ТЕКСТ
Любой, родившийся в этой стране, поступал в распоряжение государства и становился его принадлежностью. Жизнь каждого человека отдельно не была ценностью. К примеру, если кровожадные боги древних майя обходились небольшим количеством человеческих жертв, то в России "боги" ненасытны. Прочие "покровители", например, афганские, тоже не гнушались советскими подношениями – статистика холодно подсчитывала миллионы жизней, принесенных в жертву. Миллионом больше, миллионом меньше – не страшно, новых нарожают. Бабы у нас крепкие.   
              Никто не спорил -- крепкие. Подрастят ребенка до шести месяцев и на работу. А как иначе? Государству ждать некогда. А государственные няни вырастят дитя, как требуется. Оно уже общее. Советское. Воспитают так, чтобы никто не высовывался! Левшей переучат -- работать должна только нужная часть мозга. Так легче им управлять. И в строй!
              Одинаковомыслие выращивалось в инкубаторах -- от детских садов до аспирантуры. Советский гражданин лишен был главного – возможности думать и говорить. Чудом уцелевшие философы и творцы научились молча думать, ведя записи для потомков, вплетая тайное между строк. Власть все больше глупела.

              И вдруг, деликатно так… с экрана: ты не винтик и не материал, а человек. И ты свободен. Человек слабо представлял, что значит свобода. Услышав новое слово, он попытался нащупать колючую проволоку привычным движением, озираясь. Растерялся. Только она и была для него единственной опорой или ограничителем, это было одно и то же. Легендарная советская колючая проволока принимала формы: трибунала, репрессий,  изгнания, психиатрических больниц. Но сути своей не меняла. И человек к ней привык. Назначившие себя богами преподнесли идею в готовом виде. Советскому человеку не из чего было выбирать, а создавать новые идеи он не умел.

ЗАДАНИЕ
Продолжите текст о советском человеке и свободе, начав сразу после его последнего предложения.

МАТЕРИАЛ
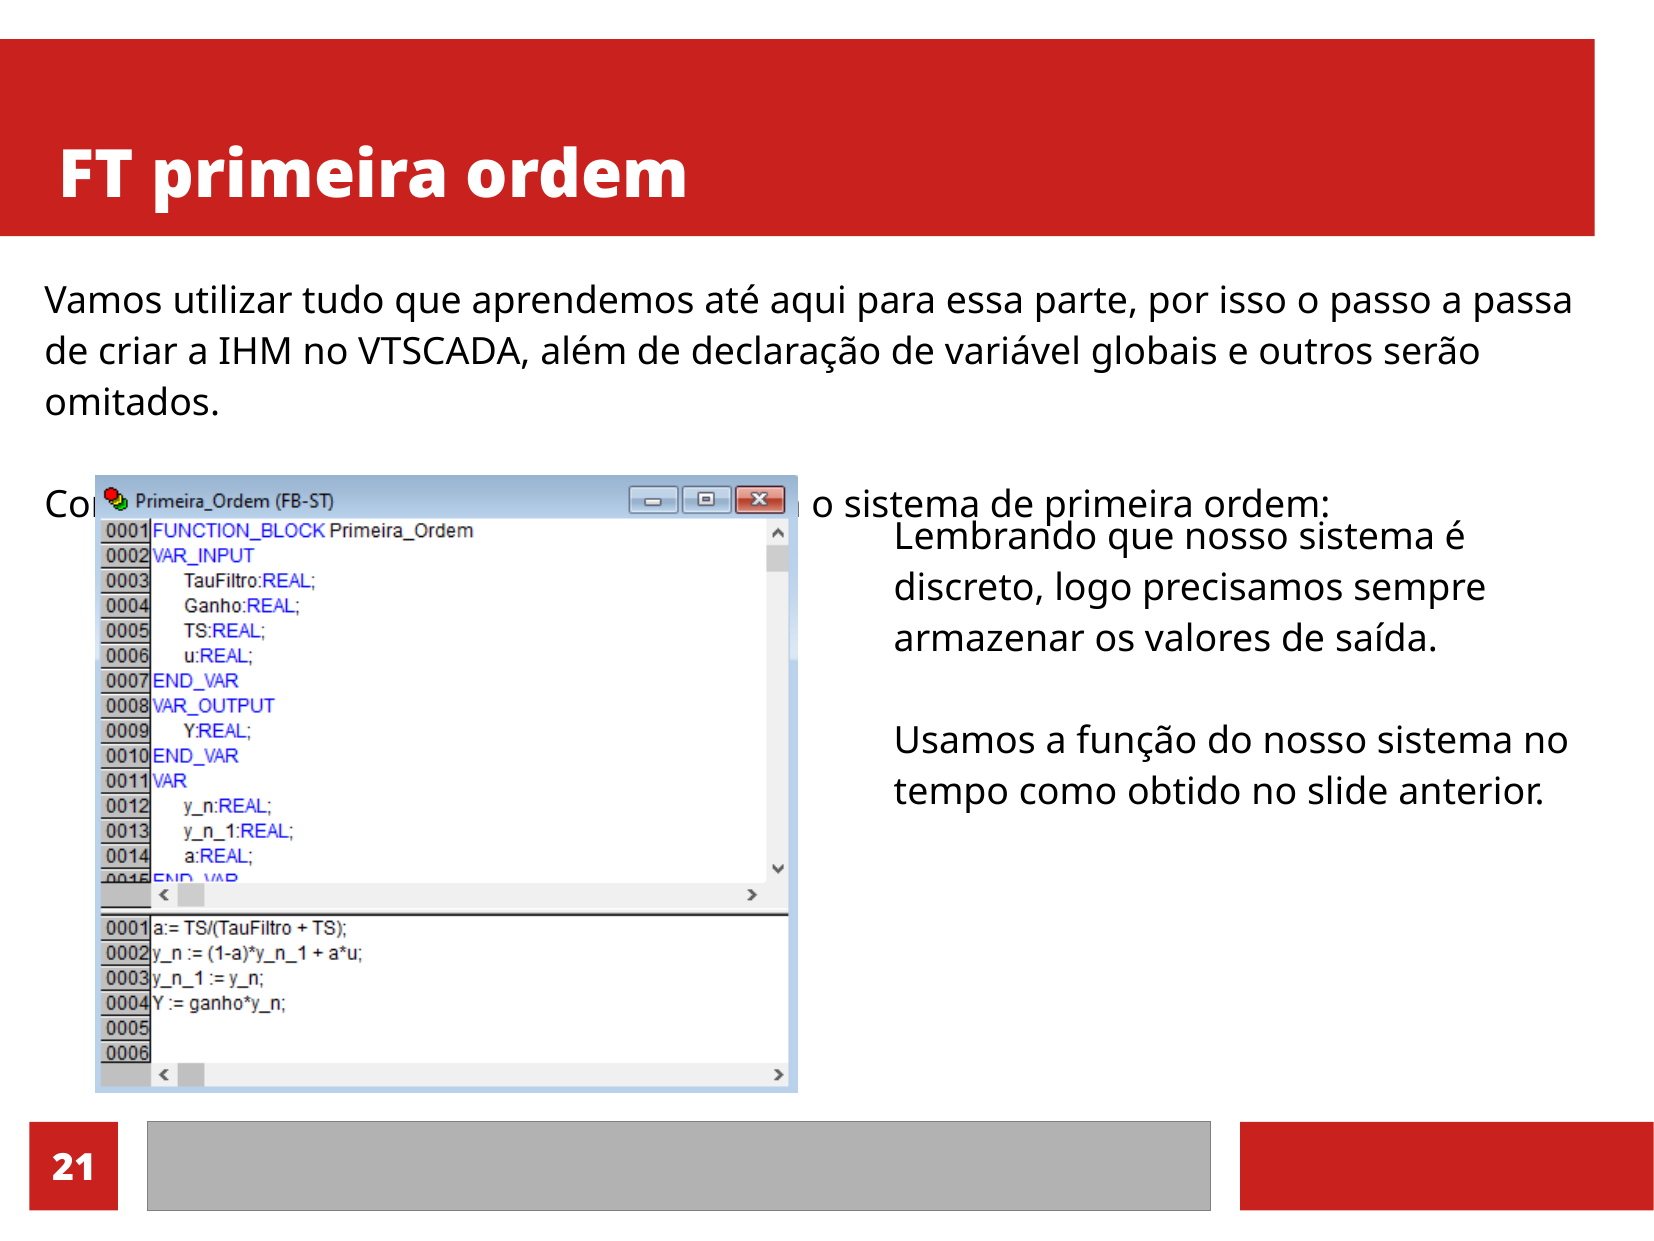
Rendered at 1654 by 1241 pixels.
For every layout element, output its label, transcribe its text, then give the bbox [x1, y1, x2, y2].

ОТВЕТ
              А сейчас его, незрелого, поставили перед фактом его исконной свободы и выпустили за пределы неизведанного. Советский человек не знал, как с нею поступают и каждый распорядился свободой по своему разумению: интеллигенция, которую не успели выгнать, натерпевшись глупостей и жестокости от властей, быстро сама ушла за моря. Страна напоминала захваченное древними пиратами судно, где они сами же друг друга истребляли, пока делили добычу. Добычей здесь было все: от дедовых орденов до рудников.
             Натуры «утонченные» набирали наркотики и расходились по своим мирам. Массовая наркомания в конце восьмидесятых была отнюдь не стихийным явлением. Она стала уже следствием двух страшных ошибок: войны в Афганистане, откуда «гуру»  распространяли тайные знания, и губительного для России «сухого закона». О том, что нельзя в стране с тоталитарным режимом лишать человека заменителя свободы, никто из распорядителей не догадывался. Но выход, как всегда, нашли и равновесие восстановили: на смену алкоголю очень кстати пришлись конопляное и маковое раздолья. Ко времени объявления свободы наркомания здесь уже была более чем заметной. И когда открыли шлюзы, она хлынула и слилась с мощным анархическим потоком.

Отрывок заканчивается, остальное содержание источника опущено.